Nevertheless, it’s a good idea to also have your brief documented. This gives the copywriter something to refer back to, as it’s unlikely they’ll remember every detail from your conversation, but more importantly, it’s also useful for others reviewing and editing this content. It provides context for those who might not have been involved from the beginning, it gives insight into why certain language, tone or structural decisions have been made, and it’s simply another pair of informed eyes to ensure the piece fits the purpose.
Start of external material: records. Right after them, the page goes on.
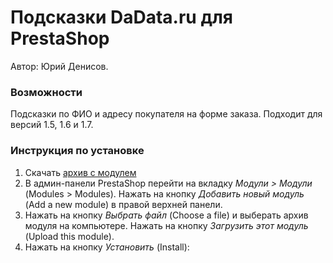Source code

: # Подсказки DaData.ru для PrestaShop

Автор: Юрий Денисов.

### Возможности

Подсказки по ФИО и адресу покупателя на форме заказа. Подходит для версий 1.5, 1.6 и 1.7.

### Инструкция по установке

1. Скачать [архив с модулем](https://github.com/hflabs/suggestions-prestashop/archive/1.5.2.zip)
2. В админ-панели PrestaShop перейти на вкладку *Модули > Модули* (Modules > Modules). Нажать на кнопку *Добавить новый модуль* (Add a new module) в правой верхней панели.
2. Нажать на кнопку *Выбрать файл* (Choose a file) и выберать архив модуля на компьютере. Нажать на кнопку *Загрузить этот модуль* (Upload this module).
3. Нажать на кнопку *Установить* (Install):
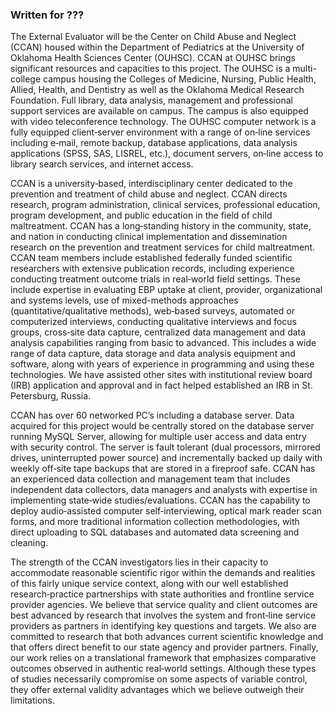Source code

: ### Written for ???

The External Evaluator will be the Center on Child Abuse and Neglect (CCAN) housed within the Department of Pediatrics at the University of Oklahoma Health Sciences Center (OUHSC). CCAN at OUHSC brings significant resources and capacities to this project. The OUHSC is a multi-college campus housing the Colleges of Medicine, Nursing, Public Health, Allied, Health, and Dentistry as well as the Oklahoma Medical Research Foundation. Full library, data analysis, management and professional support services are available on campus. The campus is also equipped with video teleconference technology. The OUHSC computer network is a fully equipped client‐server environment with a range of on‐line services including e‐mail, remote backup, database applications, data analysis applications (SPSS, SAS, LISREL, etc.), document servers, on‐line access to library search services, and internet access.

CCAN is a university‐based, interdisciplinary center dedicated to the prevention and treatment of child abuse and neglect. CCAN directs research, program administration, clinical services, professional education, program development, and public education in the field of child maltreatment. CCAN has a long‐standing history in the community, state, and nation in conducting clinical implementation and dissemination research on the prevention and treatment services for child maltreatment. CCAN team members include established federally funded scientific researchers with extensive publication records, including experience conducting treatment outcome trials in real‐world field settings. These include expertise in evaluating EBP uptake at client, provider, organizational and systems levels, use of mixed-methods approaches (quantitative/qualitative methods), web‐based surveys, automated or computerized interviews, conducting qualitative interviews and focus groups, cross‐site data capture, centralized data management and data analysis capabilities ranging from basic to advanced. This includes a wide range of data capture, data storage and data analysis equipment and software, along with years of experience in programming and using these technologies. We have assisted other sites with institutional review board (IRB) application and approval and in fact helped established an IRB in St. Petersburg, Russia.

CCAN has over 60 networked PC’s including a database server. Data acquired for this project would be centrally stored on the database server running MySQL Server, allowing for multiple user access and data entry with security control. The server is fault tolerant (dual processors, mirrored drives, uninterrupted power source) and incrementally backed up daily with weekly off‐site tape backups that are stored in a fireproof safe. CCAN has an experienced data collection and management team that includes independent data collectors, data managers and analysts with expertise in implementing state‐wide studies/evaluations. CCAN has the capability to deploy audio‐assisted computer self‐interviewing, optical mark reader scan forms, and more traditional information collection methodologies, with direct uploading to SQL databases and automated data screening and cleaning.

The strength of the CCAN investigators lies in their capacity to accommodate reasonable scientific rigor within the demands and realities of this fairly unique service context, along with our well established research‐practice partnerships with state authorities and frontline service provider agencies. We believe that service quality and client outcomes are best advanced by research that involves the system and front‐line service providers as partners in identifying key questions and targets. We also are committed to research that both advances current scientific knowledge and that offers direct benefit to our state agency and provider partners. Finally, our work relies on a translational framework that emphasizes comparative outcomes observed in authentic real‐world settings. Although these types of studies necessarily compromise on some aspects of variable control, they offer external validity advantages which we believe outweigh their limitations.
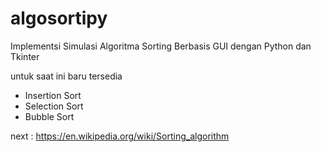 # algosortipy
Implementsi Simulasi Algoritma Sorting Berbasis GUI dengan Python dan Tkinter

untuk saat ini baru tersedia
- Insertion Sort
- Selection Sort
- Bubble Sort

next : https://en.wikipedia.org/wiki/Sorting_algorithm
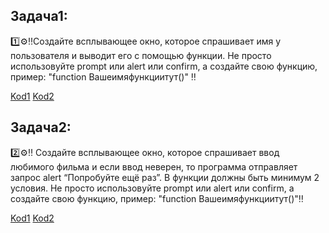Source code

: ## Задача1: 
1️⃣⚙️‼️Создайте всплывающее окно, которое спрашивает имя у пользователя и выводит его с помощью функции.
Не просто использовуйте prompt или alert или confirm, а создайте свою функцию, пример: "function Вашеимяфункциитут()" ‼️


[Kod1](index1.html) 
[Kod2](/js/TaskLesson.js)

## Задача2:
2️⃣⚙️‼️ Создайте всплывающее окно, которое спрашивает ввод любимого фильма и если ввод неверен, то программа отправляет запрос alert “Попробуйте ещё раз”. В функции должны быть минимум 2 условия. Не просто использовуйте prompt или alert или confirm, а создайте свою функцию, пример: "function Вашеимяфункциитут()"‼️

[Kod1](index.html)
[Kod2](/js/blackmoods.js)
Your content brief may differ slightly depending on its format, whether you’ve asked for website copy, a blog, press release or thought leadership article, but any good content brief should always cover the following aspects, regardless of how it’s being used:

  • Brand guidelines – any in-house rules or preferences regarding tone, style or sentence structure should be specified from the outset. If you have a separate brand or editorial guidelines document, include a link to it at the top. Even if you’re working with someone already familiar with these, it doesn’t hurt to keep them front of mind to ensure they get followed.
  • What you’re trying to achieve – possibly the most important part of your brief. Give your writer a steer on what success would look like for this particular piece of content; do you want to educate your audience on a new product, change their opinion on a misconception? What actions are you hoping readers will take after digesting your copy? It can be useful to share any overarching aims from the wider project it’s included within, as well as any specific KPIs to bear in mind, such as opens, CTR or page views.
  • Target audience and personas – you simply can’t write effective copy if you don’t know who you’re writing for. Good content speaks directly to your audience, it understands their wants, needs and challenges, and is aware of their current knowledge level. Even if your copywriter is familiar with your general target audience, it’s worth considering the audience for this particular piece. Who are they, what do they care about, what stage of the buying cycle are they at?
  • Why you – give as much information as you can on why your business is an authority on this subject. Share everything from your experience and results, to case studies, to your organisation’s stance on related topics. Include your USPs, consider what makes you different from your competitors, and explain where you fit in the market.
  • Share examples – it’s a good idea to share a few examples of your brand’s content that you feel has performed particularly well, or best reflects your preferences. Similarly, including links to articles or web copy from competitors can be useful for copywriters, both for content you particularly like or dislike, as both help to provide direction.
  • Keyword research – even if you have a central list of keywords to target, or if your agency or copywriter will be conducting keyword research themselves, it makes sense to document this within the brief to avoid keyword cannibalisation. This is also a good space to map out any internal linking plans or anchor text, to ensure your content fits in with your wider SEO strategy.

Assume nothing. Whether you’re outsourcing or working with different departments internally, information can fall through the cracks, writers aren’t always involved in projects at the initial stages and can miss important early information, so share everything you know; your agency or writer will know what to filter out. It’s also a good idea to try and keep to the same format each time, so all parties can get used to what information to include and where to look for it.